- Entries provided -
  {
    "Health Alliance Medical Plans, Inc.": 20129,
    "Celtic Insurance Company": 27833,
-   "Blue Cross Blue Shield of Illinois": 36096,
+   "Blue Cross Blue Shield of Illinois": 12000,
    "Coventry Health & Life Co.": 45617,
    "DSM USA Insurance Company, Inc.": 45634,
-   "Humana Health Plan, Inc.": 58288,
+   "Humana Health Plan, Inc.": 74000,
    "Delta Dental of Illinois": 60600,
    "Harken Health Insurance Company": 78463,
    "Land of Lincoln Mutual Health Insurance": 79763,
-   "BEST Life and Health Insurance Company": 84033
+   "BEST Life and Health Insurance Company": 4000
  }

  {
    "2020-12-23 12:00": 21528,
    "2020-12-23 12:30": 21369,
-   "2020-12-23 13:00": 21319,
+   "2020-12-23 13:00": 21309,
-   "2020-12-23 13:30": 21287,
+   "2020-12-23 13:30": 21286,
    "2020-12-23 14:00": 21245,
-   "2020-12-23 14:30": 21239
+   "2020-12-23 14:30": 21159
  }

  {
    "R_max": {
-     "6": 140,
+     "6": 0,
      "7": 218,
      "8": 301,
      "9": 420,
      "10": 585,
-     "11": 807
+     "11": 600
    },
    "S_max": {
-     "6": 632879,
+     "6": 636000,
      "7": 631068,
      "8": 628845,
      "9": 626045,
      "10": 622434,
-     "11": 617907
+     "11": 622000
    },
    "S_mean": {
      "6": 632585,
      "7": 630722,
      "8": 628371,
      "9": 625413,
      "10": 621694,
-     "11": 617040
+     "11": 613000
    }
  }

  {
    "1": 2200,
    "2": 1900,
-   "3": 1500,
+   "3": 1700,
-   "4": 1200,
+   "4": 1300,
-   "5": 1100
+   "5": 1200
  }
---
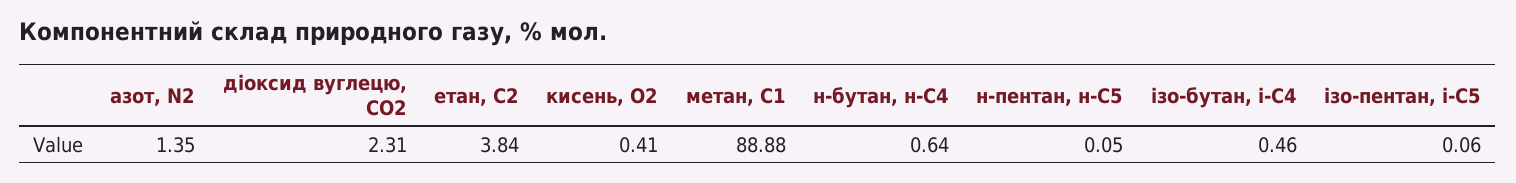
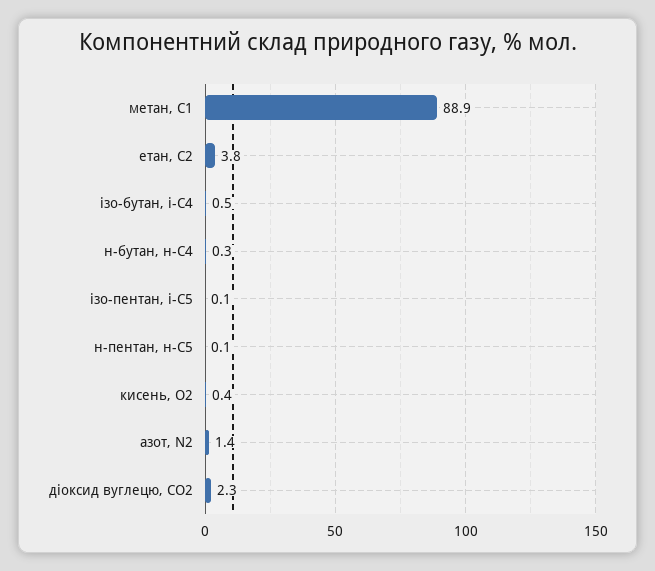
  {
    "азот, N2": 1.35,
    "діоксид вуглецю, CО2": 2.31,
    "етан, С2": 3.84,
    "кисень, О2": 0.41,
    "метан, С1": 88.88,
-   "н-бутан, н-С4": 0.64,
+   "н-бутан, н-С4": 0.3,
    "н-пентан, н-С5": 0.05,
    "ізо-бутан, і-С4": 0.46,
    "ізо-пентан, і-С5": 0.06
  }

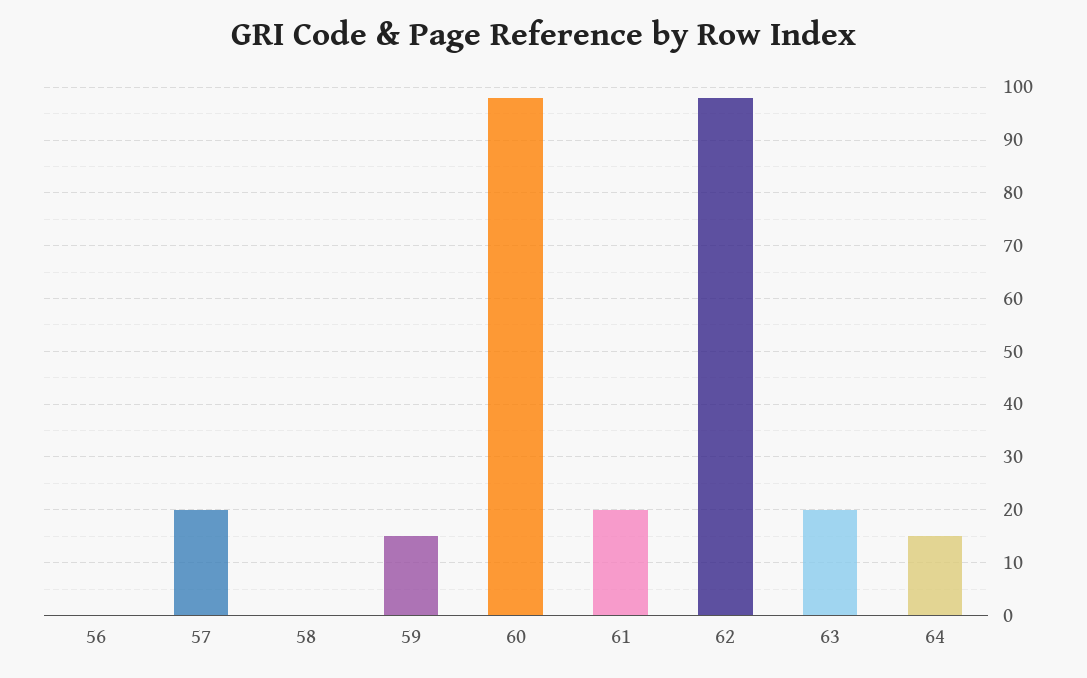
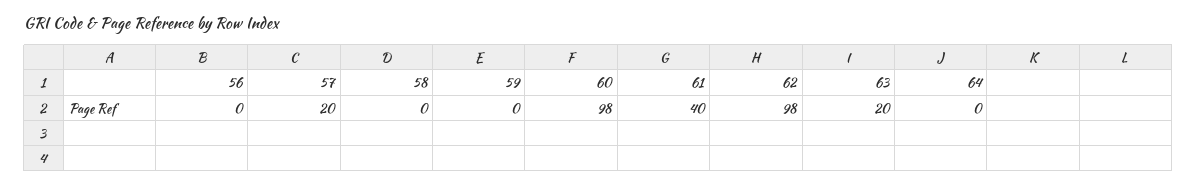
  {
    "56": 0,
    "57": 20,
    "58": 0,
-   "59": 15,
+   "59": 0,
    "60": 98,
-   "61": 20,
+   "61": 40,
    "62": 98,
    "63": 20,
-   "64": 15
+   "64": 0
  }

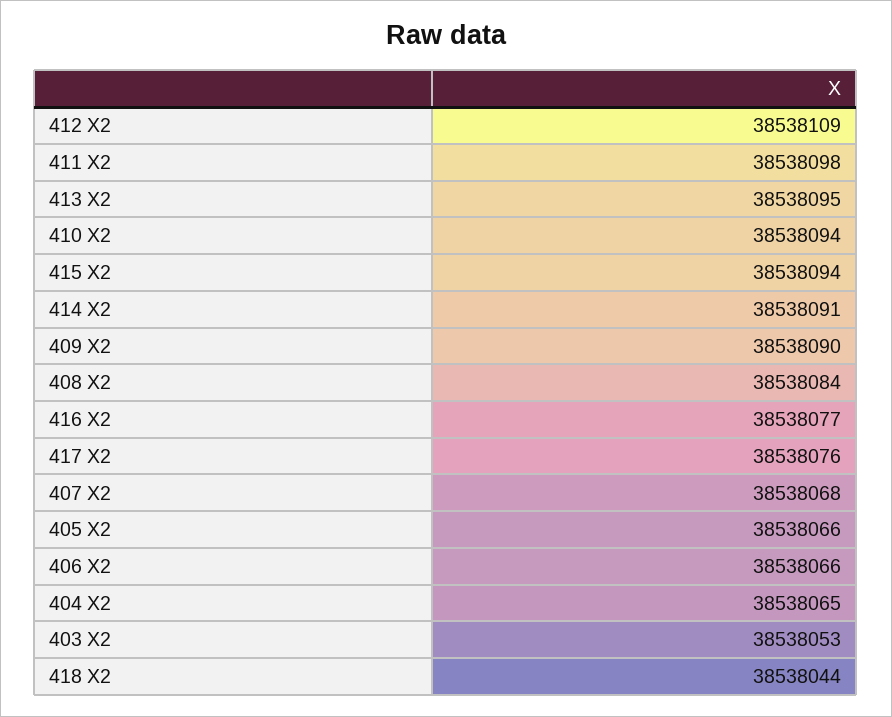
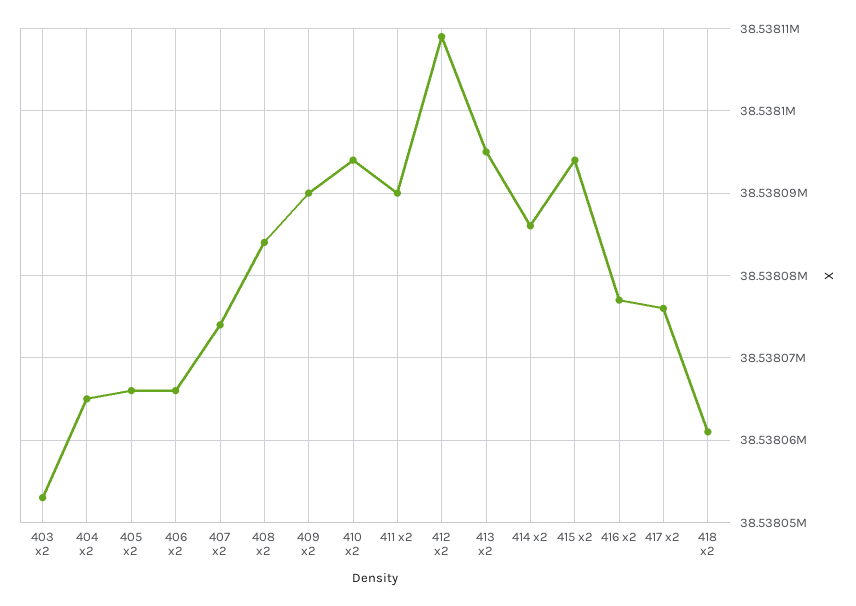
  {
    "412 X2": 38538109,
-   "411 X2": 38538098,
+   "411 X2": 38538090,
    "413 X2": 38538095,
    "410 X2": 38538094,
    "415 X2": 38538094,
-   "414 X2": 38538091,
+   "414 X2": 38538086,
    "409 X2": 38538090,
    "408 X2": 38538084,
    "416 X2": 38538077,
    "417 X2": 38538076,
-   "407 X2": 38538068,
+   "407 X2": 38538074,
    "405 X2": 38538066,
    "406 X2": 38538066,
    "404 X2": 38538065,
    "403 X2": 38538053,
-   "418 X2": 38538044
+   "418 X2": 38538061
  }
...
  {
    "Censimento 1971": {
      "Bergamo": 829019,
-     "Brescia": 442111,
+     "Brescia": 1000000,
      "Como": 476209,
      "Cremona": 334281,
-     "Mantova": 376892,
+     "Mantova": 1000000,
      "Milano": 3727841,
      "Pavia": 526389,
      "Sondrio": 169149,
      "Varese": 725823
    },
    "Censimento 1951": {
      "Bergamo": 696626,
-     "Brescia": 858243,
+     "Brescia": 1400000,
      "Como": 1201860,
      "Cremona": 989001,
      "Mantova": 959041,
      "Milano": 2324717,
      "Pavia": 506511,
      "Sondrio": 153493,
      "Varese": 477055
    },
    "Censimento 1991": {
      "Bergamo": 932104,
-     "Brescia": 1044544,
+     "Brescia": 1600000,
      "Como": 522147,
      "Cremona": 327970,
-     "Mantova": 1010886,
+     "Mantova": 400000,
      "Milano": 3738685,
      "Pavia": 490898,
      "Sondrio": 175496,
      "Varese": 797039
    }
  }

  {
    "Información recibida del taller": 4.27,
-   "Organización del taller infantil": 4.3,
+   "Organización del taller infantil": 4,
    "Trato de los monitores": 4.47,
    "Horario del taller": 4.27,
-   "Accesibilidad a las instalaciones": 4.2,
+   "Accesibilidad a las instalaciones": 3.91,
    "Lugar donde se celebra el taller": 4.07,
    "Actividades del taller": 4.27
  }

- Try it -
In the records above, find each line that holds the word "Censimento"; copy all such lines.

- Reply -
    "Censimento 1971": {
    "Censimento 1951": {
    "Censimento 1991": {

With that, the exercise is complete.